I voted it up, but I do believe it should be a server

johimself wrote on the 29 Feb 08 at 15:20
I would appreciate if those who have voted this idea down could comment to say why. I understood that this was supposed to be an online brainstorming session regarding future Ubuntu releases not "Digg: Ubuntu Edition"

ebrahim wrote on the 29 Feb 08 at 21:11
I voted up.
I'm a sysadmin and I know what a treasure something like this is!

scorp123 wrote on the 1 Mar 08 at 00:54
I too can't understand why this was voted down?? I'd really love to have such a distro which would offer all the features listed above instead of having to install and configure everything manually ...

shovelhead wrote on the 1 Mar 08 at 14:53
Thumbs up! It would make life easyer and help to get ubuntu into a lot of small and medium companies, that do not really have a professional sysop but rather a team member that is better at computers than the others (honestly - that's the case in MY company).

If there would come a basic open source ERP with it (furnishers, stocks, clients, offers, sales, invoices only the basic functions, but with modules to connect to osCommerce or the likes) - that would be absolutely unbeatable.


Yanqui wrote on the 5 May 08 at 23:56
I think ubuntu workstation should be it's own sub-distro, split out like ubuntu server. No NetworkManager (it breaks dhcp sometimes, and users SHOULDN'T modify their network settings), no avahi, no power management, none of the crap most desktop users need/want. We've been working on such a package internally at my company, but it would be nice to see something like that supported. We really want to see something designed to take on redhat and suse, and with enough clout to take them out of the picture and contend directly with microsoft.
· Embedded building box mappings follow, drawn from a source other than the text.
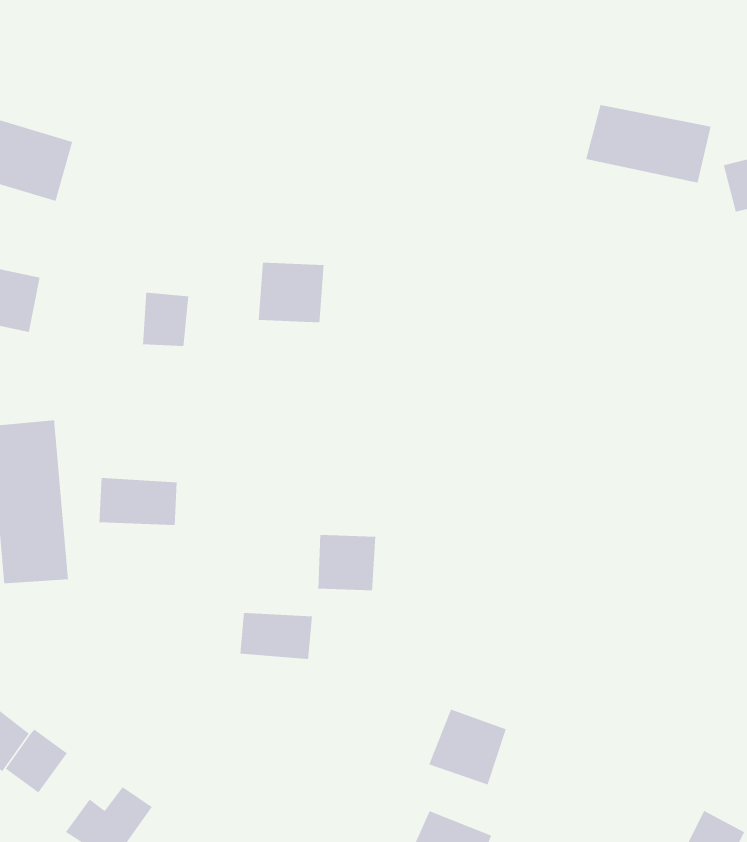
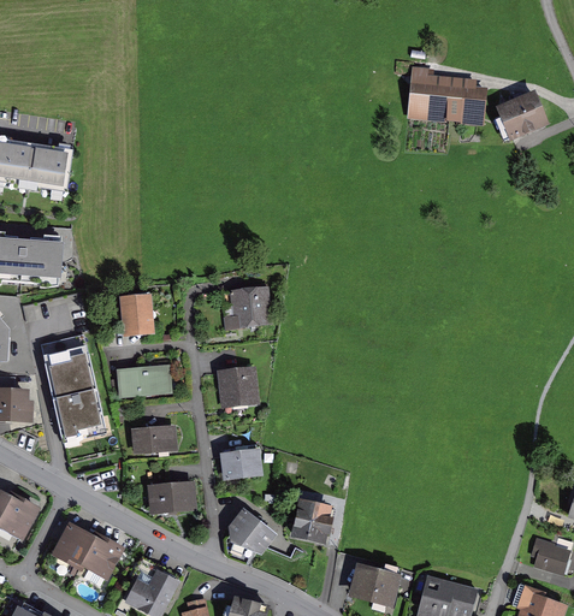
building: [258,262,324,323] -> [225,286,268,328]
building: [142,292,189,347] -> [124,296,154,332]
building: [318,534,376,591] -> [215,371,255,410]
building: none -> [132,424,176,454]
building: none -> [150,480,195,515]
building: [428,709,507,786] -> [288,498,336,545]
building: none -> [227,507,278,556]

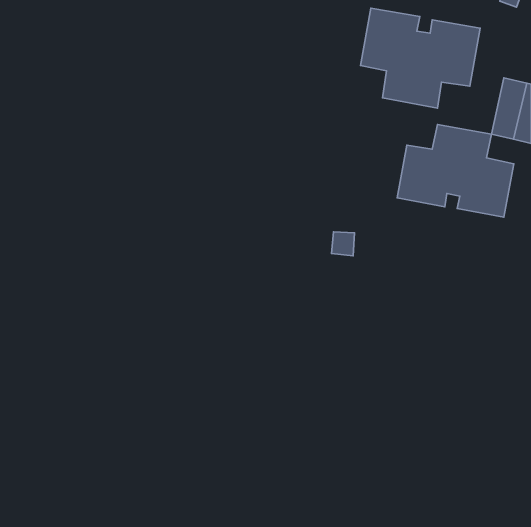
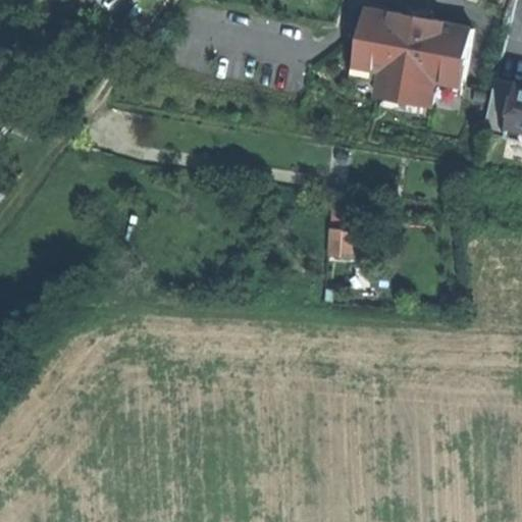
building: [397,125,514,217] -> none

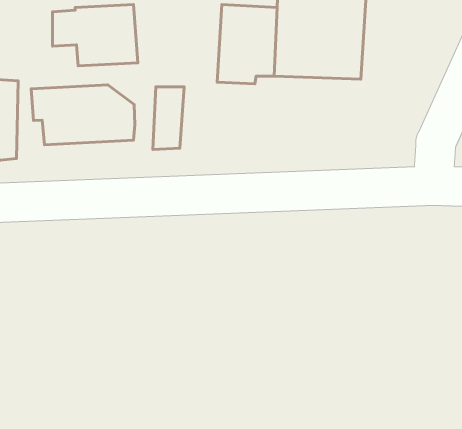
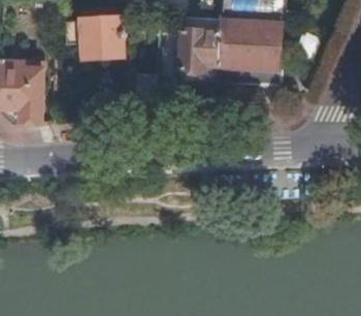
building: [31,85,135,145] -> none

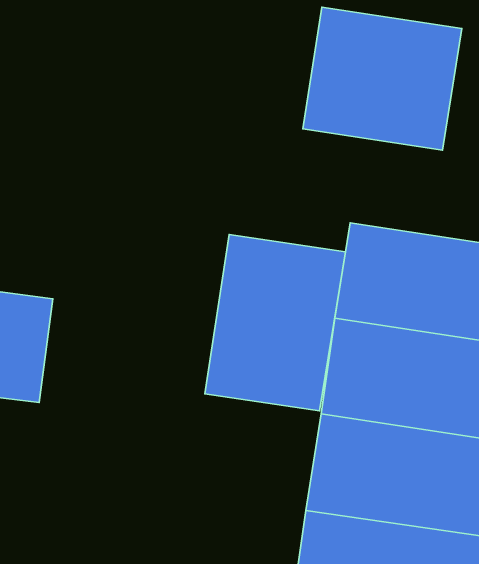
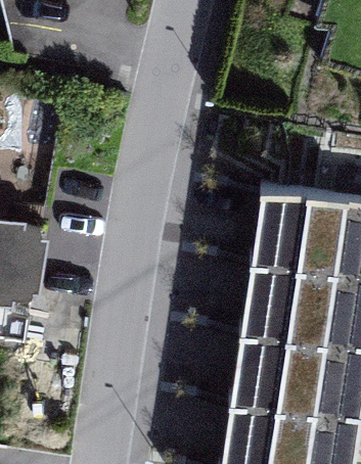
building: [303,7,462,150] -> none
building: [205,234,346,411] -> none

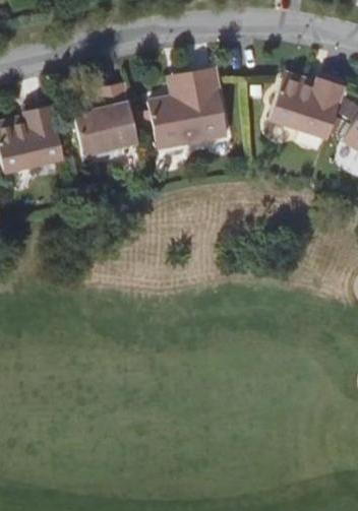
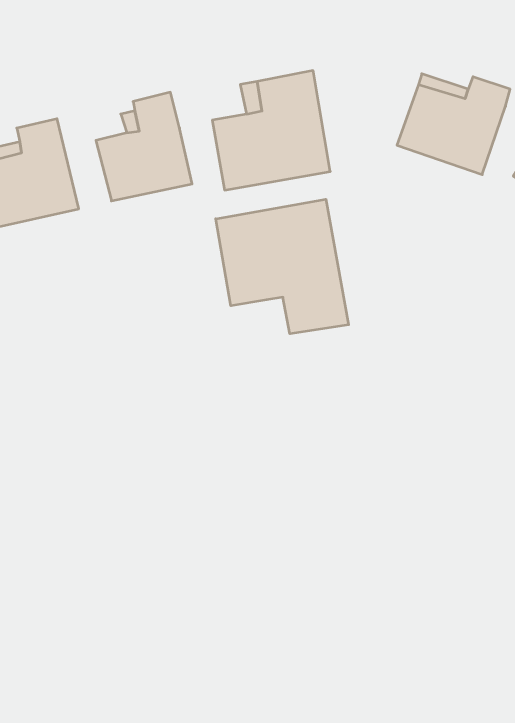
building: none -> [216,199,349,334]

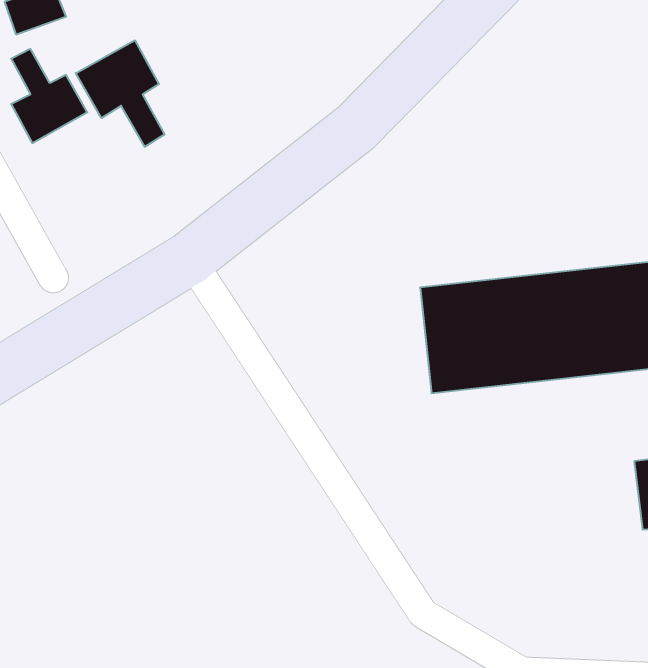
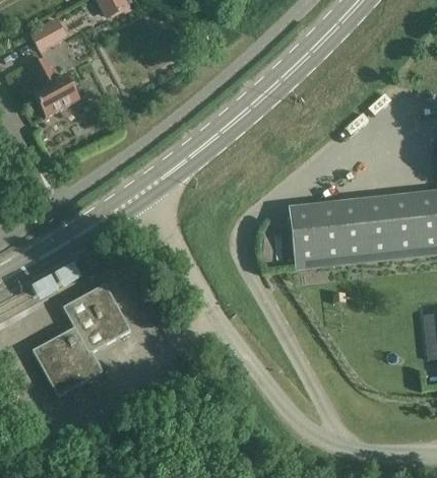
building: [76,40,165,147] -> none
building: none -> [33,282,131,395]

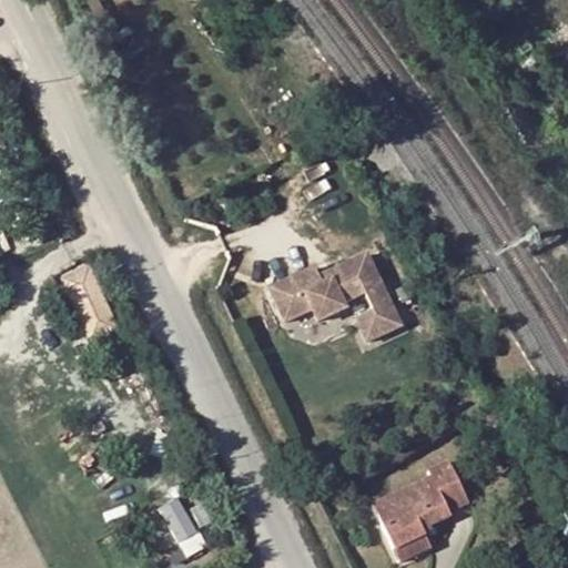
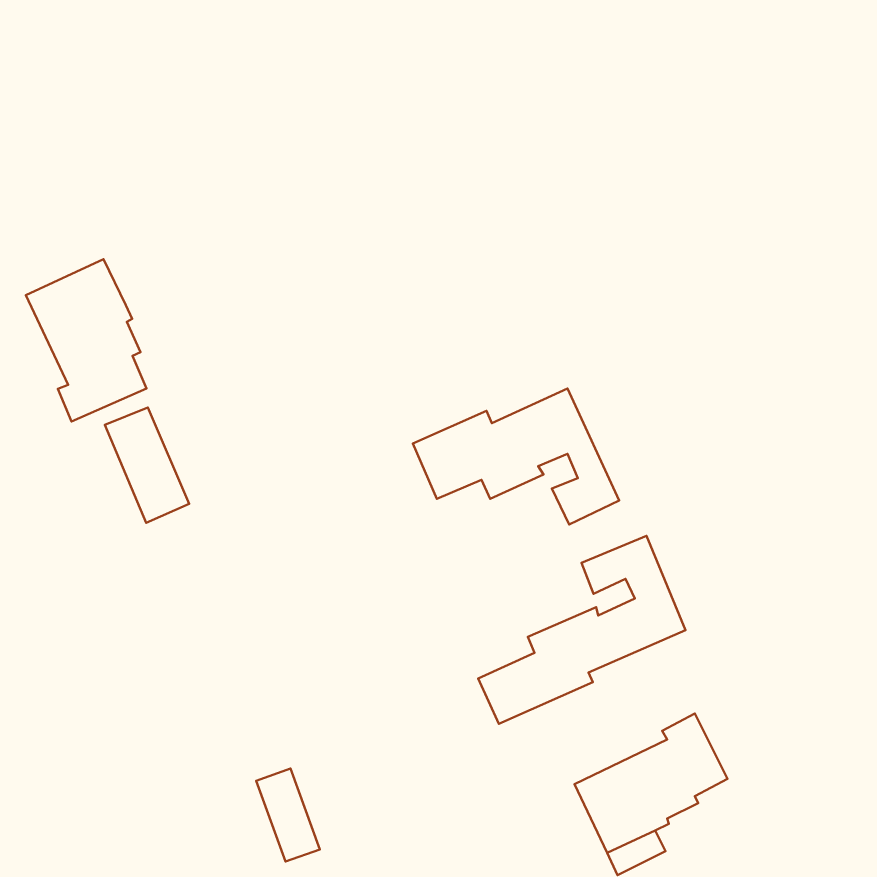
building: none -> [26,259,146,422]
building: none -> [478,536,686,724]

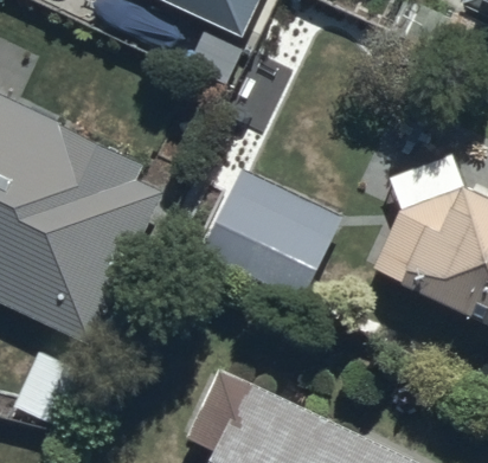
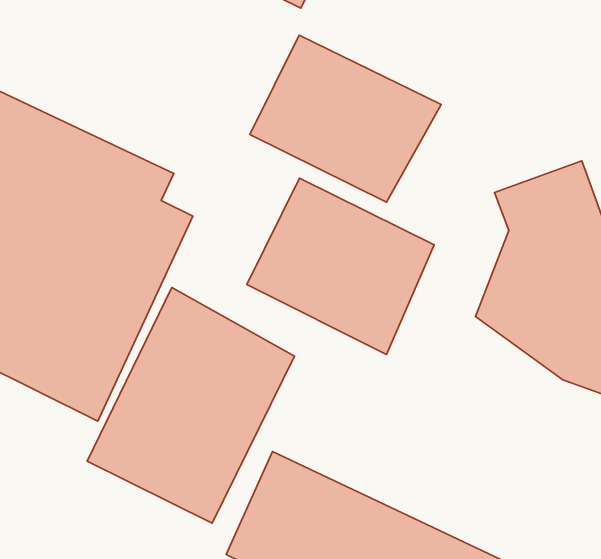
building: none -> [250,35,441,202]
building: none -> [87,288,294,523]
Auzy wrote on the 6 May 08 at 01:31
I still disagree with this idea, and I still think my idea 3221 should be split away from this, as my idea addresses the main issues with business administration, this doesn't really I'd say

dagss wrote on the 14 Jul 08 at 17:59
A good system for accounts and file handling is critical to this IMO. Myself I've set up this at our organization:

- Kerberos (authentication)
- LDAP (user info)
- OpenAFS (network file system with very flexible moving of user accounts between boxes, native Windows and Mac OS X clients as well as Unix clients and so on)

These are all standard Ubuntu packages but you need to string them together yourself at the moment.

If there was a simpler way to set this combination up and maintain accounts then I feel we'd beat Windows in this area (and have something that would scale to larger organization/more servers in a very painless way, and top support for Windows/Mac OS X clients for a smoother incremental transition phase).

I have quite a lot of experiences to share in this area if anyone is interested.

Auzy wrote on the 15 Jul 08 at 00:46
That would be my wrongly marked http://brainstorm.ubuntu.com/idea/3221/ dagss. Which clearly defines that it can self deploy and manage a lot of the intricities itself (as opposed to this one which just wants support for them built in)

notyetroot wrote on the 12 Aug 08 at 22:24
There's no need for too many editions. Just implement all this as packages. Now, a slipstreaming utility might be a good idea.